- **ASSIGNMENT**:
If a line includes "store", copy it out of the entries.

(Dataset items)

______

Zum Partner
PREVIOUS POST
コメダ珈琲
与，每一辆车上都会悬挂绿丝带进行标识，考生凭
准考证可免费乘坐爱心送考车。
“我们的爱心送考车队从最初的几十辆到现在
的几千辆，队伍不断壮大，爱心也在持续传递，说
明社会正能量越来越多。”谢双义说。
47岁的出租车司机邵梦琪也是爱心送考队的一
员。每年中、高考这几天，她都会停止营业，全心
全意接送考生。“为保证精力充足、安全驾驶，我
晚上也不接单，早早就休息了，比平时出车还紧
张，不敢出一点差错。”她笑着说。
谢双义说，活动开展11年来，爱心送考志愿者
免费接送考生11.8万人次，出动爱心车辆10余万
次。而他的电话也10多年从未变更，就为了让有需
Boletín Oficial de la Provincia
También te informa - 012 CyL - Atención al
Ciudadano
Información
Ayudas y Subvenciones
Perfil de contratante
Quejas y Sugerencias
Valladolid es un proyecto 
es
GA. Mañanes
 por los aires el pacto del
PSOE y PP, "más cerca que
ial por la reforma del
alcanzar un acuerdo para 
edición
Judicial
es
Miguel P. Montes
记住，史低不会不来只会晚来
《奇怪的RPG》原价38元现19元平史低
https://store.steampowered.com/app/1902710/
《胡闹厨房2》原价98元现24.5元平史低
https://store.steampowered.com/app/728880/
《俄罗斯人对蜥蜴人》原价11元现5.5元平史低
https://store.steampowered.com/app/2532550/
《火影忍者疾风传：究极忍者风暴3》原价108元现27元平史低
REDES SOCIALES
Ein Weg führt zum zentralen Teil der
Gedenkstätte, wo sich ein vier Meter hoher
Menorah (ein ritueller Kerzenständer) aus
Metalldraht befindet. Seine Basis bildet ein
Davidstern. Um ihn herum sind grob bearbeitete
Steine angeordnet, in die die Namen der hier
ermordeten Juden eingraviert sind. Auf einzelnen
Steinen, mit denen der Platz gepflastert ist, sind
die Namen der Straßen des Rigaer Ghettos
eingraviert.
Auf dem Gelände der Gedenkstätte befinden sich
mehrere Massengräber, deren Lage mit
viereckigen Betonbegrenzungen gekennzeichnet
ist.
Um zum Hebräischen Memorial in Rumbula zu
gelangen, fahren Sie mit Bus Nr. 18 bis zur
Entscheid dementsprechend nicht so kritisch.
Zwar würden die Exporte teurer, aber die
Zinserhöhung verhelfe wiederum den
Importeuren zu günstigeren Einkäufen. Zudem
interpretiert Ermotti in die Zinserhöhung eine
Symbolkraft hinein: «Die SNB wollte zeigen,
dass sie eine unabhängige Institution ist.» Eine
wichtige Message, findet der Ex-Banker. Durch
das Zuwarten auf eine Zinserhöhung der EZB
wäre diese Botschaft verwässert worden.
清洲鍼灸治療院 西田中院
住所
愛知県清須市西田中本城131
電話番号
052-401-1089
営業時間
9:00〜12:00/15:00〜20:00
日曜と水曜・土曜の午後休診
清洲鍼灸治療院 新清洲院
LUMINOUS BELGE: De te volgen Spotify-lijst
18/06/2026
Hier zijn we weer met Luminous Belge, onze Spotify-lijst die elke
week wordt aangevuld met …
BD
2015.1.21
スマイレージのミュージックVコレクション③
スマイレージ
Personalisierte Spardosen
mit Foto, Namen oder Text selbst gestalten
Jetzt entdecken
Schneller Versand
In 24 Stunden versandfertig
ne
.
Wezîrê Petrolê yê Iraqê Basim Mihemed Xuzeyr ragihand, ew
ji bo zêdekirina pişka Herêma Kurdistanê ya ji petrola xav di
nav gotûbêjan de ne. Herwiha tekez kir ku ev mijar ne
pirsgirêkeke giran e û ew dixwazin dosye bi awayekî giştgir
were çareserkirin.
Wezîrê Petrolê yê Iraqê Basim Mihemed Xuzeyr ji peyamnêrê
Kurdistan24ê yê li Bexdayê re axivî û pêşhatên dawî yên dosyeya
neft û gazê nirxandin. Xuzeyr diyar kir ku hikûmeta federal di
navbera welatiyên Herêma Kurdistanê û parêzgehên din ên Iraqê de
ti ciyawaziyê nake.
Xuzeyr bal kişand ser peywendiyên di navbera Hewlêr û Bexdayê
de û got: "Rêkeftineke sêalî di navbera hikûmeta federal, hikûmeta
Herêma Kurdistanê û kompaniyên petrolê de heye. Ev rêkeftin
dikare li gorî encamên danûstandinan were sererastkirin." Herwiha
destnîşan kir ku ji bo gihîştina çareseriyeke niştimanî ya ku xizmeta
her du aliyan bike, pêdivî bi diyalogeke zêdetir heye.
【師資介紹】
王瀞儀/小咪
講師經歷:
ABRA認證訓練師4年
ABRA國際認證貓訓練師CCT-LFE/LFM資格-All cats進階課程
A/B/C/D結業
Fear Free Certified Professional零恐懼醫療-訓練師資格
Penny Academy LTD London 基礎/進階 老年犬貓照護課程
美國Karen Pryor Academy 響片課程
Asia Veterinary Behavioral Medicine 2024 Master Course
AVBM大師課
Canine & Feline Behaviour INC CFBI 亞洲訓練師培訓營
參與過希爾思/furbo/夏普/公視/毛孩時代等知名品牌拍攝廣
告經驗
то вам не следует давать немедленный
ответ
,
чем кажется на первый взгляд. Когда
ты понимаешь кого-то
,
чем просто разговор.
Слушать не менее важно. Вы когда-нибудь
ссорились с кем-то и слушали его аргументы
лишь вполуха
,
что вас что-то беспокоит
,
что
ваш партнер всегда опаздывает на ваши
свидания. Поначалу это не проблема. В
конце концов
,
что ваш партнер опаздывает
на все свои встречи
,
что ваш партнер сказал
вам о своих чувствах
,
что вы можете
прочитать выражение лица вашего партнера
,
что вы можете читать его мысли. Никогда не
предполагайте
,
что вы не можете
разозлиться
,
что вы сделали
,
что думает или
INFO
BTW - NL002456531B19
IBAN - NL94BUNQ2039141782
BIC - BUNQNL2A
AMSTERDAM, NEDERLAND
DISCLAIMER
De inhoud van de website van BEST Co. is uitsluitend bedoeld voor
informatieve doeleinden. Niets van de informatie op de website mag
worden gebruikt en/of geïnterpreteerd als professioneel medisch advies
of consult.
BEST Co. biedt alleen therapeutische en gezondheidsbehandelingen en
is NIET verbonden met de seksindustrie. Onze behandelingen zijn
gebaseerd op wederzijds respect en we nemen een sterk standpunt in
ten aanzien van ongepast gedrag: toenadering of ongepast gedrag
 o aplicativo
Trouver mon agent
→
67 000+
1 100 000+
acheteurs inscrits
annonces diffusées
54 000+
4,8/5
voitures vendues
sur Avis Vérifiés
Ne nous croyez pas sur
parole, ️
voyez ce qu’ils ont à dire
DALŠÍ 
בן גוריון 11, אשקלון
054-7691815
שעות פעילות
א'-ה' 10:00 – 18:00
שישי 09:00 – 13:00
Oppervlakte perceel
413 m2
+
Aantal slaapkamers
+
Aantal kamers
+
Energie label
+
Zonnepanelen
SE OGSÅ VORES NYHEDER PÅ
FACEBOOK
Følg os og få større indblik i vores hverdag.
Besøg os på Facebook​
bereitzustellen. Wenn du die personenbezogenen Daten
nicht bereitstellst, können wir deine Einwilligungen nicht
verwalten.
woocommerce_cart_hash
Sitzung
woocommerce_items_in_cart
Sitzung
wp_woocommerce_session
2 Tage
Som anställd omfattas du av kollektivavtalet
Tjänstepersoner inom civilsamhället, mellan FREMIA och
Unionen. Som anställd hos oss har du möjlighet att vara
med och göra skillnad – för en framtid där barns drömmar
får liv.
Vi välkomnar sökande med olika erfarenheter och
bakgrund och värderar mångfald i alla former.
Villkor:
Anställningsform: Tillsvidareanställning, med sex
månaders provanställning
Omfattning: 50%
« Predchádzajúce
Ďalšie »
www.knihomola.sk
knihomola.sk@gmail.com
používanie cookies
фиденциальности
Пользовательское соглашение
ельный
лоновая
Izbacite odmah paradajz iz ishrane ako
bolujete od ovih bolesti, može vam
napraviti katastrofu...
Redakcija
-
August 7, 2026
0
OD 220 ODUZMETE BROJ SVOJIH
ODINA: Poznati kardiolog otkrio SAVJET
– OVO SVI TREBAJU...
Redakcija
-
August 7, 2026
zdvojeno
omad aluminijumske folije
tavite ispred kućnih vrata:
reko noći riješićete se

______

- **SOLVED EXERCISE**:
https://store.steampowered.com/app/1902710/
https://store.steampowered.com/app/728880/
https://store.steampowered.com/app/2532550/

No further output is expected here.